-- SUPPLIED RECORDS follows --

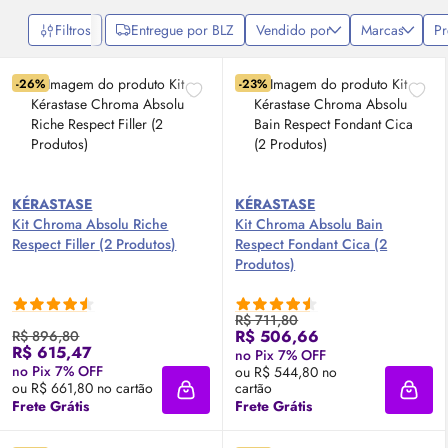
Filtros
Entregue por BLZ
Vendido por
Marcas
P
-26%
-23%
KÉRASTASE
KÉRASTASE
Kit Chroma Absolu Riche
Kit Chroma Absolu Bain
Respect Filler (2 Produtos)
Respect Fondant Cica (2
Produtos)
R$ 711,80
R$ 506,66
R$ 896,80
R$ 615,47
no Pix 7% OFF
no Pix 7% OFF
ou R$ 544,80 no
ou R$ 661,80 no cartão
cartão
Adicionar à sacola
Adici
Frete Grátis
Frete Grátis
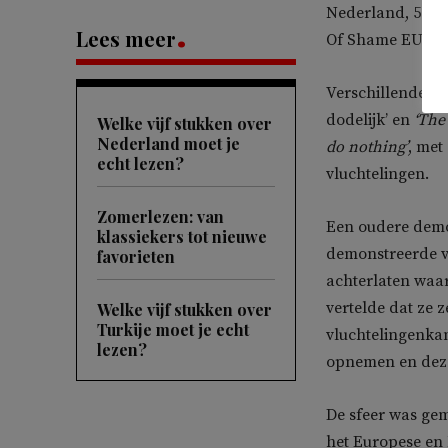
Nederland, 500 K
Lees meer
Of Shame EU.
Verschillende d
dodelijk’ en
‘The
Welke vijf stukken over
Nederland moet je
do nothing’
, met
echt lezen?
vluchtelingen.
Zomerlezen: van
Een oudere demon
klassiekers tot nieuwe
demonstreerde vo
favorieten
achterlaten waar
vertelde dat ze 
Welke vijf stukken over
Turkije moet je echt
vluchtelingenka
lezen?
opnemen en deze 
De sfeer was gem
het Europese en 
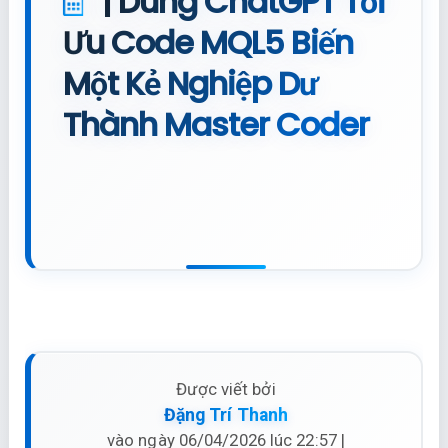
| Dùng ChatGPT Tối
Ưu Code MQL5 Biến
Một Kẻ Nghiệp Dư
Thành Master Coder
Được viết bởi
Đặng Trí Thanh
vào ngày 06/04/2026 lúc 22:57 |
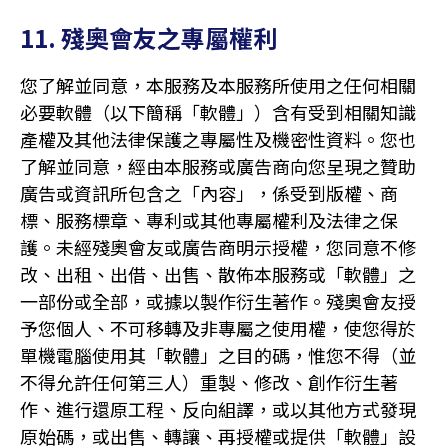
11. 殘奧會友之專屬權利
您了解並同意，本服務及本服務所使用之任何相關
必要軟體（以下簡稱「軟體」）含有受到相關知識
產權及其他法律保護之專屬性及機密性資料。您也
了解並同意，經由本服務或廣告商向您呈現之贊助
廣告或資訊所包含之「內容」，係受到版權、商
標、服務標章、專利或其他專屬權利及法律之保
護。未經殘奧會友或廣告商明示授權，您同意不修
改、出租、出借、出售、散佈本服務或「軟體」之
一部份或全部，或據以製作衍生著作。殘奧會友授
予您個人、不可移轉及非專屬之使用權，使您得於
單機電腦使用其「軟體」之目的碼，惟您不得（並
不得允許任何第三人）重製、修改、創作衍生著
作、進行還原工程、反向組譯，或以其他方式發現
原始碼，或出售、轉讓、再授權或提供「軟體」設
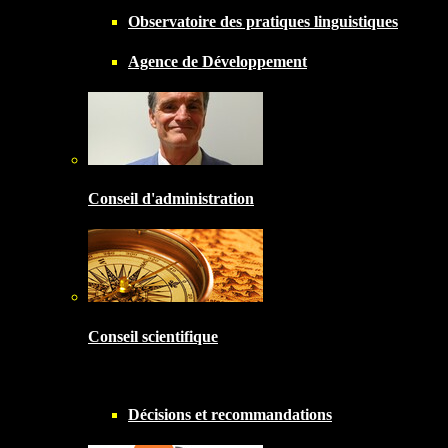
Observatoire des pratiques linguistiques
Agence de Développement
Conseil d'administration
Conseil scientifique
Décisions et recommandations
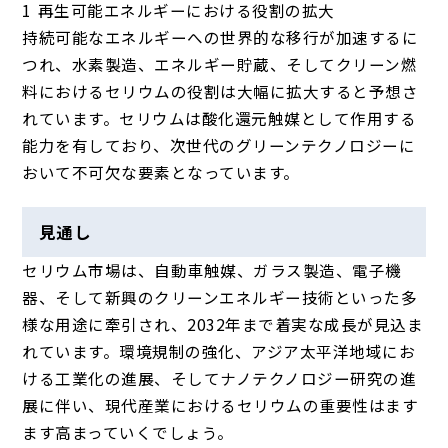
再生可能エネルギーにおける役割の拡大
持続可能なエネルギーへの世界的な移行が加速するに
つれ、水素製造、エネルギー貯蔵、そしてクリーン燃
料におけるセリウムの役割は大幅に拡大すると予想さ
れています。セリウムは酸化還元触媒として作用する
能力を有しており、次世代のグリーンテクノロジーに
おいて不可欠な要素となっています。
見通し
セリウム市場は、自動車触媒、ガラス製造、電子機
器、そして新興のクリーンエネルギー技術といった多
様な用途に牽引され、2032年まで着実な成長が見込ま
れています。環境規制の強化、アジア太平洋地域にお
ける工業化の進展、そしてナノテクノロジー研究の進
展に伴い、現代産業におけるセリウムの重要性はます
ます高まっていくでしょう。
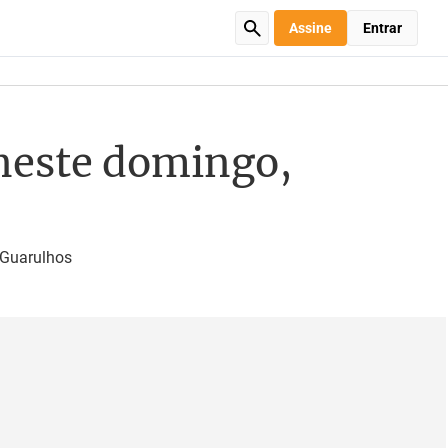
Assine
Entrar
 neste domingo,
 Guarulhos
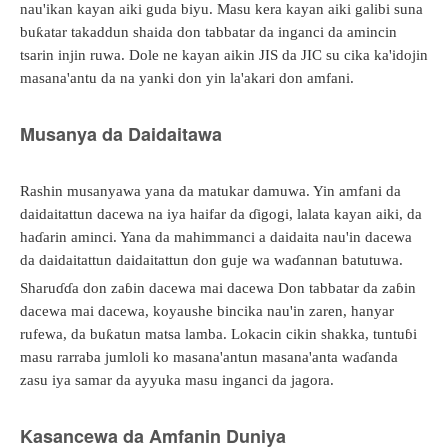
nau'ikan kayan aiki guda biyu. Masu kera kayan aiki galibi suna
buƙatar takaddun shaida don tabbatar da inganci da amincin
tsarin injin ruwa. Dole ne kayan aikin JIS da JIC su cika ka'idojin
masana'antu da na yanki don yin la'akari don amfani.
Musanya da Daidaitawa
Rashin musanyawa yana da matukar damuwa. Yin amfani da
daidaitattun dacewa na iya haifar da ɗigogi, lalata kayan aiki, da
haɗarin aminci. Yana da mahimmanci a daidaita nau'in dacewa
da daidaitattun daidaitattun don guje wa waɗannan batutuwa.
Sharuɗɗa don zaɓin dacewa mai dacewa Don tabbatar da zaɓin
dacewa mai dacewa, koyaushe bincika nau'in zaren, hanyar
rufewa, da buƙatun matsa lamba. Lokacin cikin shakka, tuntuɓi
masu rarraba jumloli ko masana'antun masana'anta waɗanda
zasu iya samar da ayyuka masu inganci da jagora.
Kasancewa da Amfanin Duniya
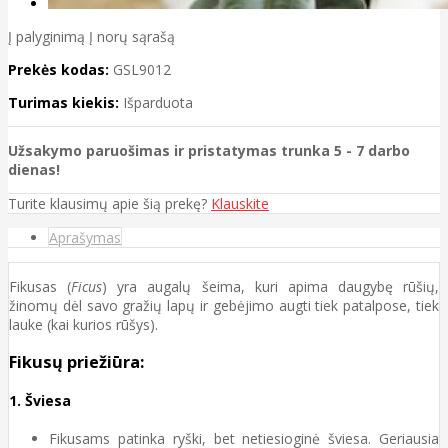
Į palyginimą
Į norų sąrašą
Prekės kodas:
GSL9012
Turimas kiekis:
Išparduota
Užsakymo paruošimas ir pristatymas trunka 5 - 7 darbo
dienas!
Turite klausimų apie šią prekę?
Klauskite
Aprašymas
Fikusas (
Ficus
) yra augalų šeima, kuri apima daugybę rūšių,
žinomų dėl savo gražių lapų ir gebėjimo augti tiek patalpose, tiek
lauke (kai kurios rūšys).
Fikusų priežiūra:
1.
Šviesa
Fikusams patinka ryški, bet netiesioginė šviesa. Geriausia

-- SUPPLIED RECORDS concluded --

JOB ITEM: In the text read from each of the rows above, swap "Frete Grátis" for "Free Shipping" wherever it occurs and keep everything else unchanged. Leave the pictures out of your answer.

TASK ANSWER:
Filtros
Entregue por BLZ
Vendido por
Marcas
P
-26%
-23%
KÉRASTASE
KÉRASTASE
Kit Chroma Absolu Riche
Kit Chroma Absolu Bain
Respect Filler (2 Produtos)
Respect Fondant Cica (2
Produtos)
R$ 711,80
R$ 506,66
R$ 896,80
R$ 615,47
no Pix 7% OFF
no Pix 7% OFF
ou R$ 544,80 no
ou R$ 661,80 no cartão
cartão
Adicionar à sacola
Adici
Free Shipping
Free Shipping
Nederland, 500 K
Lees meer
Of Shame EU.
Verschillende d
dodelijk’ en
‘The
Welke vijf stukken over
Nederland moet je
do nothing’
, met
echt lezen?
vluchtelingen.
Zomerlezen: van
Een oudere demon
klassiekers tot nieuwe
demonstreerde vo
favorieten
achterlaten waar
vertelde dat ze 
Welke vijf stukken over
Turkije moet je echt
vluchtelingenka
lezen?
opnemen en deze 
De sfeer was gem
het Europese en 
| Dùng ChatGPT Tối
Ưu Code MQL5 Biến
Một Kẻ Nghiệp Dư
Thành Master Coder
Được viết bởi
Đặng Trí Thanh
vào ngày 06/04/2026 lúc 22:57 |
11. 殘奧會友之專屬權利
您了解並同意，本服務及本服務所使用之任何相關
必要軟體（以下簡稱「軟體」）含有受到相關知識
產權及其他法律保護之專屬性及機密性資料。您也
了解並同意，經由本服務或廣告商向您呈現之贊助
廣告或資訊所包含之「內容」，係受到版權、商
標、服務標章、專利或其他專屬權利及法律之保
護。未經殘奧會友或廣告商明示授權，您同意不修
改、出租、出借、出售、散佈本服務或「軟體」之
一部份或全部，或據以製作衍生著作。殘奧會友授
予您個人、不可移轉及非專屬之使用權，使您得於
單機電腦使用其「軟體」之目的碼，惟您不得（並
不得允許任何第三人）重製、修改、創作衍生著
作、進行還原工程、反向組譯，或以其他方式發現
原始碼，或出售、轉讓、再授權或提供「軟體」設
Observatoire des pratiques linguistiques
Agence de Développement
Conseil d'administration
Conseil scientifique
Décisions et recommandations
再生可能エネルギーにおける役割の拡大
持続可能なエネルギーへの世界的な移行が加速するに
つれ、水素製造、エネルギー貯蔵、そしてクリーン燃
料におけるセリウムの役割は大幅に拡大すると予想さ
れています。セリウムは酸化還元触媒として作用する
能力を有しており、次世代のグリーンテクノロジーに
おいて不可欠な要素となっています。
見通し
セリウム市場は、自動車触媒、ガラス製造、電子機
器、そして新興のクリーンエネルギー技術といった多
様な用途に牽引され、2032年まで着実な成長が見込ま
れています。環境規制の強化、アジア太平洋地域にお
ける工業化の進展、そしてナノテクノロジー研究の進
展に伴い、現代産業におけるセリウムの重要性はます
ます高まっていくでしょう。
Assine
Entrar
 neste domingo,
 Guarulhos
nau'ikan kayan aiki guda biyu. Masu kera kayan aiki galibi suna
buƙatar takaddun shaida don tabbatar da inganci da amincin
tsarin injin ruwa. Dole ne kayan aikin JIS da JIC su cika ka'idojin
masana'antu da na yanki don yin la'akari don amfani.
Musanya da Daidaitawa
Rashin musanyawa yana da matukar damuwa. Yin amfani da
daidaitattun dacewa na iya haifar da ɗigogi, lalata kayan aiki, da
haɗarin aminci. Yana da mahimmanci a daidaita nau'in dacewa
da daidaitattun daidaitattun don guje wa waɗannan batutuwa.
Sharuɗɗa don zaɓin dacewa mai dacewa Don tabbatar da zaɓin
dacewa mai dacewa, koyaushe bincika nau'in zaren, hanyar
rufewa, da buƙatun matsa lamba. Lokacin cikin shakka, tuntuɓi
masu rarraba jumloli ko masana'antun masana'anta waɗanda
zasu iya samar da ayyuka masu inganci da jagora.
Kasancewa da Amfanin Duniya
Į palyginimą
Į norų sąrašą
Prekės kodas:
GSL9012
Turimas kiekis:
Išparduota
Užsakymo paruošimas ir pristatymas trunka 5 - 7 darbo
dienas!
Turite klausimų apie šią prekę?
Klauskite
Aprašymas
Fikusas (
Ficus
) yra augalų šeima, kuri apima daugybę rūšių,
žinomų dėl savo gražių lapų ir gebėjimo augti tiek patalpose, tiek
lauke (kai kurios rūšys).
Fikusų priežiūra:
1.
Šviesa
Fikusams patinka ryški, bet netiesioginė šviesa. Geriausia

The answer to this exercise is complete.